A book that deals with hidden or unacknowledged topics are bound to be somewhat speculative. This means that the strength of your argument rests on how well reasoned your circumstantial evidence is presented. So comparing bodily injury in a car crash between wearing a seatbelt or not, is something you could make a strong case for. The comparison between a big breakfast or not eating you could not. Now you could argue a big insulin spike would make your bloodsugar crash, making you tiered and less alert and chances are people that have a big breakfast are in worse physical shape and therefore less able to act resolutely under extreme pressure thus you might get more severely injured etc etc. But its a real stretch to say the least. These are the kind of arguments Scheibner relies on, often to the absurdly surreal.
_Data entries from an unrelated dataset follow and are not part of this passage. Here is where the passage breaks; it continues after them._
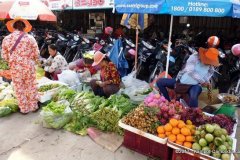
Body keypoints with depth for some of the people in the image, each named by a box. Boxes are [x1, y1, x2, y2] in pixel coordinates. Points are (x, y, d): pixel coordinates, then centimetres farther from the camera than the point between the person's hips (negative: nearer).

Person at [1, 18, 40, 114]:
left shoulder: (6, 39, -1)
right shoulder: (30, 38, -7)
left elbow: (4, 56, 5)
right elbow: (36, 54, -5)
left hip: (15, 67, 1)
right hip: (29, 66, -1)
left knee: (19, 88, 12)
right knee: (31, 87, 12)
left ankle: (24, 109, 22)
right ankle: (33, 106, 24)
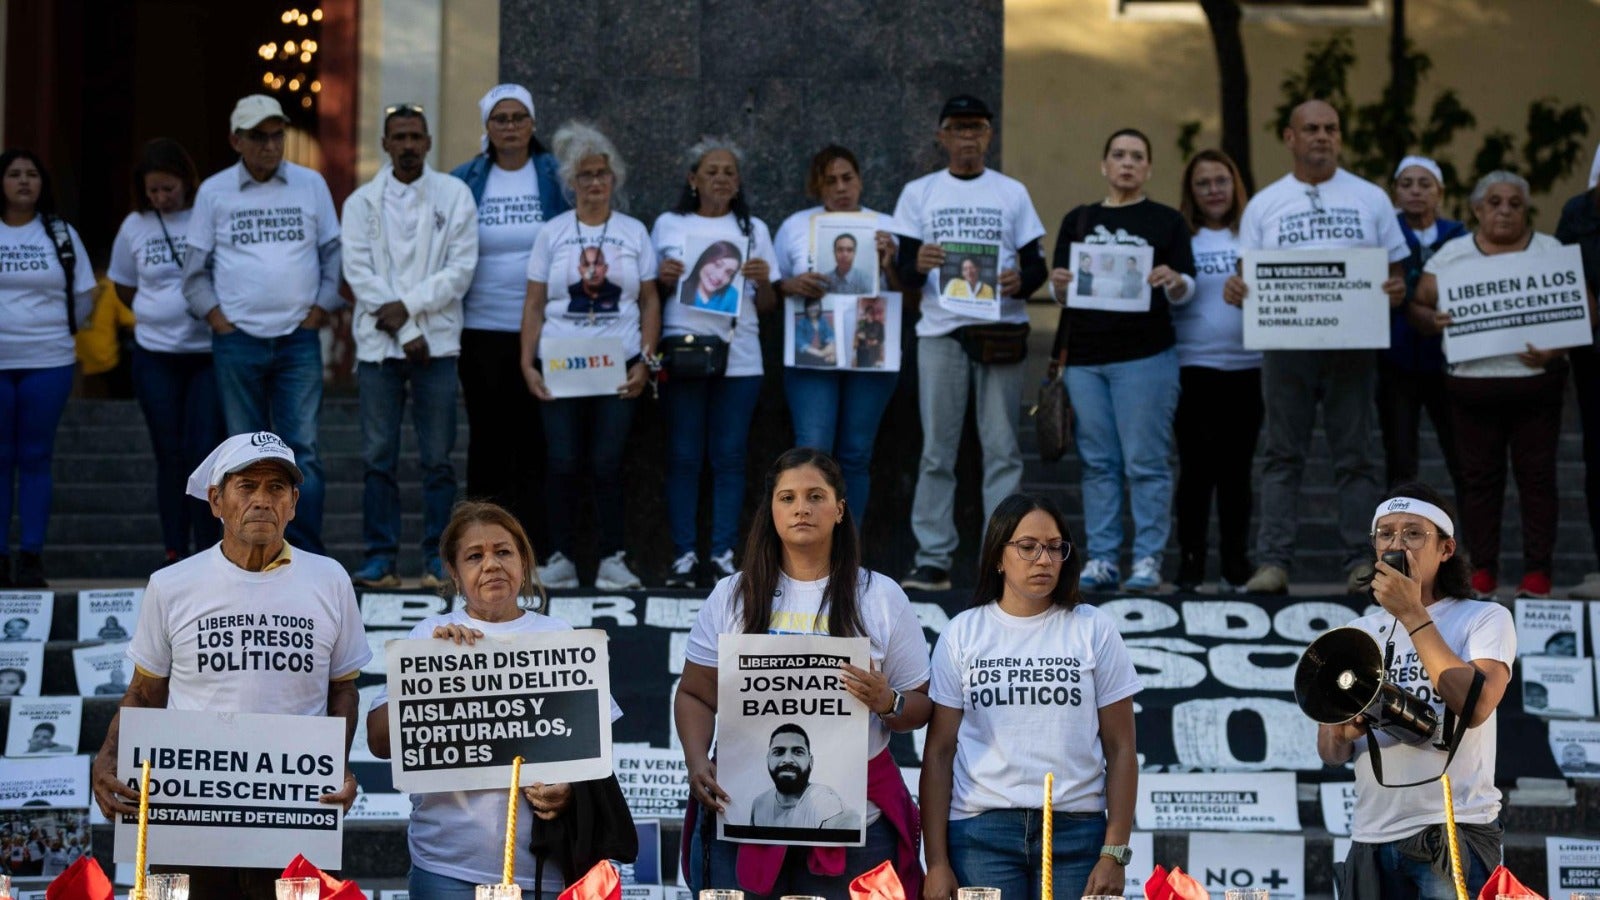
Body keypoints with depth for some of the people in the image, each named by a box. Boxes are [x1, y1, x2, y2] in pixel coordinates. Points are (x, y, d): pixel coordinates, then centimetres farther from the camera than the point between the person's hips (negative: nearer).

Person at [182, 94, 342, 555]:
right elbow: (195, 269, 9)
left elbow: (334, 256, 10)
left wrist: (319, 312, 0)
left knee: (302, 448, -6)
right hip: (237, 341, 0)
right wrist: (218, 319, -1)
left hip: (298, 340, 0)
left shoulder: (311, 185, 6)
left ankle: (307, 554, -3)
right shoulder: (214, 192, 6)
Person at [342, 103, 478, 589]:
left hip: (437, 343, -1)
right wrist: (403, 333, -9)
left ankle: (438, 558, 6)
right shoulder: (362, 202, 7)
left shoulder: (454, 195, 5)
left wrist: (409, 305, -11)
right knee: (378, 457, 2)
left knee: (437, 457, 1)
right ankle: (380, 558, 6)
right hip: (378, 343, 1)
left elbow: (461, 268, -2)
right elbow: (359, 272, -1)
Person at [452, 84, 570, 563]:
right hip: (481, 331, 1)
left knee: (536, 439, 0)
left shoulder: (556, 178, 3)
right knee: (488, 438, 6)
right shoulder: (465, 181, 6)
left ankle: (537, 549, 5)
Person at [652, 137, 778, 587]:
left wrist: (763, 281, -9)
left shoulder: (753, 229, 14)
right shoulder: (669, 225, 11)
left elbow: (768, 306, 12)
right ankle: (684, 555, 1)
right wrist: (663, 278, -8)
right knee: (683, 456, -2)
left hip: (738, 356, 1)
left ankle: (723, 554, 3)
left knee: (729, 457, -1)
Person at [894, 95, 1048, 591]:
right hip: (940, 329, 0)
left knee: (1002, 449, -2)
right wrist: (917, 266, -17)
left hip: (1000, 330, 0)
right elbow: (903, 273, 6)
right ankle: (932, 560, 1)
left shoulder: (1012, 193, 11)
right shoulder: (919, 193, 11)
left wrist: (1022, 281, -15)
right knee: (936, 451, -1)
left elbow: (1036, 265, 8)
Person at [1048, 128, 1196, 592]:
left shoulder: (1167, 221, 9)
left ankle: (1147, 560, -4)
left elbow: (1186, 290, 4)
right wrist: (1060, 285, -9)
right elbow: (1060, 289, 14)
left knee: (1146, 461, -6)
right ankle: (1101, 558, 4)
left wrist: (1174, 282, -18)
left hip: (1145, 356, -3)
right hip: (1084, 355, 3)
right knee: (1098, 462, 2)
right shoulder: (1078, 221, 17)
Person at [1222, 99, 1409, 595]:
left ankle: (1361, 561, 3)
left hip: (1351, 343, 0)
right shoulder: (1264, 205, 10)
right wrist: (1236, 289, -14)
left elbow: (1395, 270, 10)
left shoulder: (1370, 199, 10)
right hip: (1285, 343, 0)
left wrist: (1397, 289, -13)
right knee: (1283, 456, 0)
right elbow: (1248, 278, 9)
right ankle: (1273, 562, -1)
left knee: (1355, 455, 1)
When you write a book on the risks of unacknowledged side effects of vaccines, naturally you you have to address the topic of "NaTzis"...? Scheibners strongest argument seem to be, if you are pro-vax you are a NaTzi. Why you might ask? With arguments such as NaTzis experimented on camp inmates according to the victors show trial and giving children vaccines that I think are responsible for all the worlds ills are the same thing, and Australia used the picture of an Asian kids hand to illustrate jaundice, which brings the yellow star Jews had to wear in the NaTzi terror regime to mind. (Seriously! Not kidding) When you engage in Reductio ad Hitlerum you have already lost the argument and you are exposing yourself as noting but a smear merchant. Scheibner on the other hand is more of a smear space kadett.
Now, I do think vaccines are irresponsibly used and uncritically promoted at times, especially the preservatives that are added just to make money for the companies, but none of this is covered in any meaningful way. Instead the book is filled with nonsensical information, absurd reasoning and unestablished leaps of faith. Could be the worst argued book I have ever read which is quite the accomplishment in and of itself.